You have the workflow down at a VERY high level
As always, the devil is in the details.
Terminology - segments / elements / delimiters
Enveloping the data (ISA / GS / SE segments)
Control numbers on the envelopes
Communication - is it really FTP? clear or secure? what about VAN or
AS2 protocols?
Business Logic - application side, or translation side? Which makes
more sense?
997 Reconciliation
Document Auditing (required? To what level?)
Partner testing protocols
Consider my environment for vendor facing EDI:
- 850 PO out
- 997 in to us
- 855 in to us
- 997 out from us
- 856 in to us
- 997 out from us
- 810 in to us
- 997 out from us
For customer facing EDI:
- 850 in to us
- 997 out from us
- 855 out from us
- 997 in to us
- 810 out from us
- 997 in to us
As you can see, a few documents in our life cycle for a transaction.
What documents are you working with? If it is an 837, generating an EDI file is not trivial. Even if it in an 856, you have to deal with hierarchical loops that you have to account for when translating (more so with the 837 though).
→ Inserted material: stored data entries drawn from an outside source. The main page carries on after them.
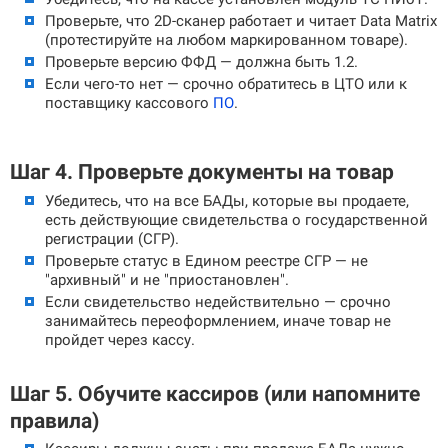
Проверьте, что 2D-сканер работает и читает Data Matrix
(протестируйте на любом маркированном товаре).
Проверьте версию ФФД — должна быть 1.2.
Если чего-то нет — срочно обратитесь в ЦТО или к
поставщику кассового
ПО
.
Шаг 4. Проверьте документы на товар
Убедитесь, что на все БАДы, которые вы продаете,
есть действующие свидетельства о государственной
регистрации (СГР).
Проверьте статус в Едином реестре СГР — не
"архивный" и не "приостановлен".
Если свидетельство недействительно — срочно
занимайтесь переоформлением, иначе товар не
пройдет через кассу.
Шаг 5. Обучите кассиров (или напомните
правила)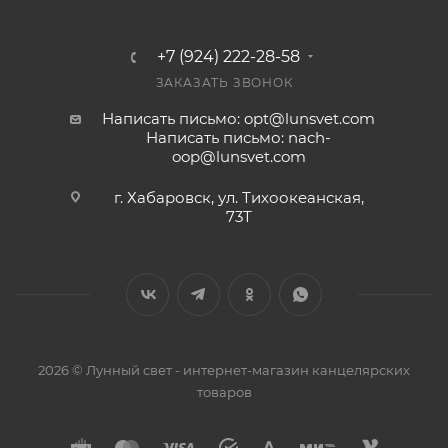
+7 (924) 222-28-58
ЗАКАЗАТЬ ЗВОНОК
Написать письмо: opt@lunsvet.com
Написать письмо: nach-
oop@lunsvet.com
г. Хабаровск, ул. Тихоокеанская,
73Т
2026 © Лунный свет - интернет-магазин канцелярских
товаров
Are you planning on writing your own parser / translator? If so, why? Are you going to write your own acknowledgement reconciliation routine? Syntax validation? The best thing is to connect your legacy application with a commercial translator rather then reinvent the 30 year old wheel. Lots of drag / drop mappers that can connect to legacy systems (Delta is probably one of the best on the market, but there are some quality open source alternatives like BOTS) . The X12 standard has a little wiggle room for bastardization. I've seem some crazy implementations though. By and large, more partners conform rather than do what they want. The ones that have wild requirements usually opt for XML, as they have more range in the document structure and aren't limited by standard. If you have 4 partners and 2 are version 4010, and 2 are 5010, then you would have to code (or map) accordingly. There are tools out there to help, but again, the devil is in the details.